第5話 【天国】繰り出す勝利のガッツポーズ。英雄となった俺が作り出したハーレム
「おはようございます……」
さすがに二日連続の遅刻は、文字通りの存在消去に直結する。
少し早めに出社した瞬間に、肌を刺すような違和感。
ちらりと向けられる、同僚たちの視線。
昨日“王の裁きを受けし者”として、俺はすっかり“観察対象”になってるらしい。
やれやれ。これだから小市民は。
――by 小市民代表・八天
他人の不幸は蜜の味。
誰が吊るし上げられるだとか、誰が出世するだとか。
ゴシップはいつの時代も、庶民の最高のご馳走だ。
まぁ昨日は俺がその当事者だった訳だが……。
デスクに座り、PCの電源を入れたその時。
背後に、不穏な気配を感じた。
「よぉ、八天。昨日は……災難だったな?」
肩を叩く、粘着質な声。
やはり来たか……。
上田京右介
同期入社で、出世に縁のない者同士。
わずかながら仲間意識も持っていた。
だが最近、「係長補佐」という微妙な肩書きを手に入れてからというもの。
奴は新種のモンスター――“マウンティングゴリラ”にでもなったかのように、俺に対して威圧的な態度を取るようになっていた。
「運も悪かったけど、元は俺が悪いし。仕方ないよ」
モニターから目を離さず、そっけなく答える。
だが俺のなけなしの防御行動が、奴の逆鱗に触れたらしい。
「自己管理は、社会人の基本だぜ? だからお前は……駄目なんだよ」
顔をこれでもかと近づけ、俺のデスクに手を叩きつける。
パーソナルスペース?そんなものはとうに侵略済、宣戦布告の一歩手前だ。
(……いや、お前にだけは言われたくない)
体型に関しては少なくともお互い様。
言い返したい気持ちは山々だ。
だが、昨日の出来事と「社内ヒエラルキー」という分厚い盾がそれを拒んだ。
胸の奥で煮えたぎる“憤怒のマグマ”を必死に抑え込み、俺は無言でキーボードを叩き続ける。

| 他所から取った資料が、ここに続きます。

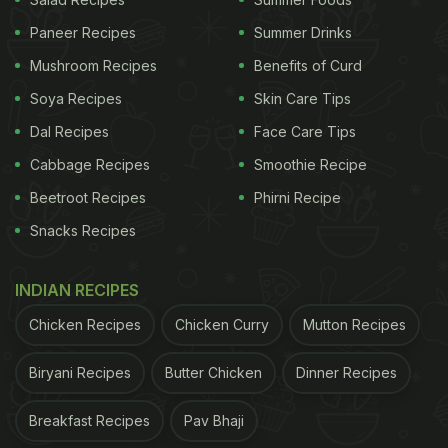
(vetiver) of khus help avoid bad breath. In addition,
it also keeps the stomach cool. So, she suggests
Paneer Recipes
Summer Drinks
adding it to your bottle of drinking water every day.
Mushroom Recipes
Benefits of Curd
Soya Recipes
Skin Care Tips
ADVERTISEMENT
Dal Recipes
Face Care Tips
Cabbage Recipes
Smoothie Recipe
Beetroot Recipes
Phirni Recipe
Here's the detailed post for you:
Snacks Recipes
Also Read:
5 Tips To Remember While Packing
Lunch Boxes In Summer
INDIAN RECIPES
Chicken Recipes
Chicken Curry
Mutton Recipes
Biryani Recipes
Butter Chicken
Dinner Recipes
Breakfast Recipes
Pav Bhaji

だが、この「沈黙」が逆に奴の“マウントソウル”を完全に燃え上がらせてしまったらしい。
奴は、更に追い討ちを放つ。
「お前みたいなのが一人いると、みんな安心すんだよ。“俺はまだマシだな”ってな」
京右介はニヤリと、醜悪な笑みを浮かべた。
「勝手に辞めたりすんなよ? 貴重なピースなんだからさ」
拳が震えた。
(もう我慢ならん……ッ!)
反射的に立ち上がる。
椅子がガタンと音を立てて倒れ、フロアの空気が一気に凍りついた。
グイッ!
力任せに、左手で京右介のワイシャツの襟を掴み上げる。
そして――。
渾身の右ストレート一閃。
俺の拳は、美しい放物線を描きながら京右介の顎を撃ち抜いた。
鈍い音と共に、奴の顔がぐにゃりと歪み、そのまま後ろのデスクへダイブ。
「……ッッシャアアアア!!」
思わず、勝利のガッツポーズ。
オフィスの社員たちから、拍手の渦が巻き起こった。
「八天さん、見直しました!」「あいつ、いつかやってやろうと思ってたんです!」
満開の桜のような祝福の声。
そしてなぜかそこに現れる、みさき。
「すごいです……かっこよかった……!」
潤んだ瞳で見つめてくる。
喧騒の中、俺は彼女の肩を抱き寄せ、地に伏した京右介へと、最高にクールな決め台詞を放つ。